TÂCHE À EFFECTUER 1
Reproduisez sous forme de tableau Markdown le passage des enregistrements allant de leur toute première ligne jusqu'à la ligne contenant « собственные сообщения. Вы м », celle-ci comprise, avec une colonne « N° » pour le numéro de rang et une colonne « Ligne » pour le texte. Omettez les lignes vides.

TEXTE FOURNI
**********

Ainsi, les femmes agissent pour leur intérêt propre tout en agissant pour l’intérêt global de leur communauté. Bien sûr, ce féminisme n’a pas le caractère absolu d’un féminisme radical, mais j’ai bien dit tout à l’heure que je parlais d’un point de vue matérialiste. Les femmes de l’immigration, majoritairement pauvres, sont dépendantes des solidarités familiales et communautaires, c’est pourquoi, elles ne peuvent pas se permettre le luxe de la rupture. J’ai parlé du voile, mais moi qui ne suis pas voilée, j’ai suivi le même parcours. J’ai toujours négocié avec le pouvoir masculin of color car je n’avais pas d’autres moyens (en tant que prolo, indigène et femme) car ne pas le faire signifiait tout simplement complicité avec les blancs contre ma communauté, rupture avec ma famille, et une plus grande insécurité sociale. Le prix à payer est beaucoup trop élevé. Nous ne sommes pas des héroïnes.

**********

TÂCHE À EFFECTUER 2
D'après le texte fourni, de quoi les femmes de l'immigration sont-elles dépendantes ?

JEU DE DONNÉES
**********

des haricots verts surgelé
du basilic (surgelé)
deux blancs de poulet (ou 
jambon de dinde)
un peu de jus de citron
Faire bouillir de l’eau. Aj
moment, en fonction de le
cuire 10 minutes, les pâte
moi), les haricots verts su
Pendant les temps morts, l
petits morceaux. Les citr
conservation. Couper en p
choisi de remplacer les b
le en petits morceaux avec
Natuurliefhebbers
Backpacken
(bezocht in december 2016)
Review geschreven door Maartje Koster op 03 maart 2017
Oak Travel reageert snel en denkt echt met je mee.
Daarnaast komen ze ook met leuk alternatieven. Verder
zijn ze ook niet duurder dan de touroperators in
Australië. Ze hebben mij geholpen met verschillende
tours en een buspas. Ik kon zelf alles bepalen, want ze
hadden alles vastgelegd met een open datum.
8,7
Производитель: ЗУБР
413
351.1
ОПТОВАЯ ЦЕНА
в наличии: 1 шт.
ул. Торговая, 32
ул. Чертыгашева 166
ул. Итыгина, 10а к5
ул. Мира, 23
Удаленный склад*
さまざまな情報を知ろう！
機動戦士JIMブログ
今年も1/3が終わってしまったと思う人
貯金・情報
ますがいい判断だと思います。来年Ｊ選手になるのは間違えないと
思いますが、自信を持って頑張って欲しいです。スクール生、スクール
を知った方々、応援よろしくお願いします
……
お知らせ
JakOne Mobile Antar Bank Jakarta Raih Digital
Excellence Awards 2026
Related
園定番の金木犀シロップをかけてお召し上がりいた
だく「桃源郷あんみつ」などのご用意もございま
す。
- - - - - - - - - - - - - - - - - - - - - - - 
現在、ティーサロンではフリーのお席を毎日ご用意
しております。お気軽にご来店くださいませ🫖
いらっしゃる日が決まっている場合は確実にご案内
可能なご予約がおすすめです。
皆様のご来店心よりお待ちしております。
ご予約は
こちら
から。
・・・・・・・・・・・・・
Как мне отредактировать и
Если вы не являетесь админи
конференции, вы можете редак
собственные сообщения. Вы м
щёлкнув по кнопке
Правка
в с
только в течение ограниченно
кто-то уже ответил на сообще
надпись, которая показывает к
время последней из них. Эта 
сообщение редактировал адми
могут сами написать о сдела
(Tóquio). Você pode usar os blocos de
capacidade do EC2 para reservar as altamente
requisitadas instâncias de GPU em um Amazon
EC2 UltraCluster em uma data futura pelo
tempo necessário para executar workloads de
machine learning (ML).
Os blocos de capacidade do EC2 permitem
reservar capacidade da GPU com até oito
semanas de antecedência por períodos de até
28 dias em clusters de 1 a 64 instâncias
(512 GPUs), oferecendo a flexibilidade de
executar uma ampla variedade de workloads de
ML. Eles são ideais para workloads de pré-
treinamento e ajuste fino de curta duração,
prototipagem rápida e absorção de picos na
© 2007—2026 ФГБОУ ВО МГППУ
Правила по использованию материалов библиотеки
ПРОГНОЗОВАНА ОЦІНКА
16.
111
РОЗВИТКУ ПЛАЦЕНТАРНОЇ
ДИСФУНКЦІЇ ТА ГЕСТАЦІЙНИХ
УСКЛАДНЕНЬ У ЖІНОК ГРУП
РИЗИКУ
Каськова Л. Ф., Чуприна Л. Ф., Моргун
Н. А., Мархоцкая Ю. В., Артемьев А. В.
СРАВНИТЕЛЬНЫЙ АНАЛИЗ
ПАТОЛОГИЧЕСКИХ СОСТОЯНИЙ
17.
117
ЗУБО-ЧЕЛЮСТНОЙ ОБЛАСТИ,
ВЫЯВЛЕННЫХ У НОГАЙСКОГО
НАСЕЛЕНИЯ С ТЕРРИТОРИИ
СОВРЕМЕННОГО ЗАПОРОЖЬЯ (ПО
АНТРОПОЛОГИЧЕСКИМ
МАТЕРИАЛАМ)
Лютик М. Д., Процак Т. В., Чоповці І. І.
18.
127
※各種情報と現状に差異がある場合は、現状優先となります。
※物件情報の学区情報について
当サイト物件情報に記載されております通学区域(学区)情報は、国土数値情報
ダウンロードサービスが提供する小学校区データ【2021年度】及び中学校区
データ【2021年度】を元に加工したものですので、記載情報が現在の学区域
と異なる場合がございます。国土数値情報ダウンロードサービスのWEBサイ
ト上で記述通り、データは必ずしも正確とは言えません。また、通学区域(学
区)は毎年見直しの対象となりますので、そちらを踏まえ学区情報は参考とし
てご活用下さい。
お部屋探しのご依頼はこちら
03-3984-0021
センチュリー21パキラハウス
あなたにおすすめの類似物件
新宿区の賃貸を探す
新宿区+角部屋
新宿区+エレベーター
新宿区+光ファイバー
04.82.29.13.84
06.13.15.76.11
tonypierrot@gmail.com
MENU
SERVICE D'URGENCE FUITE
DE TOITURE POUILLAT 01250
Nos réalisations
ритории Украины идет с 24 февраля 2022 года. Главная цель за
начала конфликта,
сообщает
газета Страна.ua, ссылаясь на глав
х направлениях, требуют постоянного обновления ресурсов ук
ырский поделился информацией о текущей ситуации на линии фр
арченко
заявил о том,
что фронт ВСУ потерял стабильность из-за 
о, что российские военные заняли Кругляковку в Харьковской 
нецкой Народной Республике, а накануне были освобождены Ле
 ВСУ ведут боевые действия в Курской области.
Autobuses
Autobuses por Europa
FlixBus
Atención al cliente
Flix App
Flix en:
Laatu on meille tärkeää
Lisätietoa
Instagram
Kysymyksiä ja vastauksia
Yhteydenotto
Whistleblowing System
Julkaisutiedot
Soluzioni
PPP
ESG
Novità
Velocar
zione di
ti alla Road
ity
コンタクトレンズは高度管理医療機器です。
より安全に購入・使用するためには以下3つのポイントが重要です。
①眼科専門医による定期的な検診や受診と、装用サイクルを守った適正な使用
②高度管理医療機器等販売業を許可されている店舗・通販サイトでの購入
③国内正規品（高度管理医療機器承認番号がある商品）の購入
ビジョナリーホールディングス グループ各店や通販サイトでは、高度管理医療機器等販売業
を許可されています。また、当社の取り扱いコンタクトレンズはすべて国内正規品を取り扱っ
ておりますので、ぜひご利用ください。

**********

RÉSULTAT DE LA TÂCHE 1
| N° | Ligne |
|---|---|
| 1 | des haricots verts surgelé |
| 2 | du basilic (surgelé) |
| 3 | deux blancs de poulet (ou  |
| 4 | jambon de dinde) |
| 5 | un peu de jus de citron |
| 6 | Faire bouillir de l’eau. Aj |
| 7 | moment, en fonction de le |
| 8 | cuire 10 minutes, les pâte |
| 9 | moi), les haricots verts su |
| 10 | Pendant les temps morts, l |
| 11 | petits morceaux. Les citr |
| 12 | conservation. Couper en p |
| 13 | choisi de remplacer les b |
| 14 | le en petits morceaux avec |
| 15 | Natuurliefhebbers |
| 16 | Backpacken |
| 17 | (bezocht in december 2016) |
| 18 | Review geschreven door Maartje Koster op 03 maart 2017 |
| 19 | Oak Travel reageert snel en denkt echt met je mee. |
| 20 | Daarnaast komen ze ook met leuk alternatieven. Verder |
| 21 | zijn ze ook niet duurder dan de touroperators in |
| 22 | Australië. Ze hebben mij geholpen met verschillende |
| 23 | tours en een buspas. Ik kon zelf alles bepalen, want ze |
| 24 | hadden alles vastgelegd met een open datum. |
| 25 | 8,7 |
| 26 | Производитель: ЗУБР |
| 27 | 413 |
| 28 | 351.1 |
| 29 | ОПТОВАЯ ЦЕНА |
| 30 | в наличии: 1 шт. |
| 31 | ул. Торговая, 32 |
| 32 | ул. Чертыгашева 166 |
| 33 | ул. Итыгина, 10а к5 |
| 34 | ул. Мира, 23 |
| 35 | Удаленный склад* |
| 36 | さまざまな情報を知ろう！ |
| 37 | 機動戦士JIMブログ |
| 38 | 今年も1/3が終わってしまったと思う人 |
| 39 | 貯金・情報 |
| 40 | ますがいい判断だと思います。来年Ｊ選手になるのは間違えないと |
| 41 | 思いますが、自信を持って頑張って欲しいです。スクール生、スクール |
| 42 | を知った方々、応援よろしくお願いします |
| 43 | …… |
| 44 | お知らせ |
| 45 | JakOne Mobile Antar Bank Jakarta Raih Digital |
| 46 | Excellence Awards 2026 |
| 47 | Related |
| 48 | 園定番の金木犀シロップをかけてお召し上がりいた |
| 49 | だく「桃源郷あんみつ」などのご用意もございま |
| 50 | す。 |
| 51 | - - - - - - - - - - - - - - - - - - - - - - -  |
| 52 | 現在、ティーサロンではフリーのお席を毎日ご用意 |
| 53 | しております。お気軽にご来店くださいませ🫖 |
| 54 | いらっしゃる日が決まっている場合は確実にご案内 |
| 55 | 可能なご予約がおすすめです。 |
| 56 | 皆様のご来店心よりお待ちしております。 |
| 57 | ご予約は |
| 58 | こちら |
| 59 | から。 |
| 60 | ・・・・・・・・・・・・・ |
| 61 | Как мне отредактировать и |
| 62 | Если вы не являетесь админи |
| 63 | конференции, вы можете редак |
| 64 | собственные сообщения. Вы м |

RÉSULTAT DE LA TÂCHE 2
Des solidarités familiales et communautaires.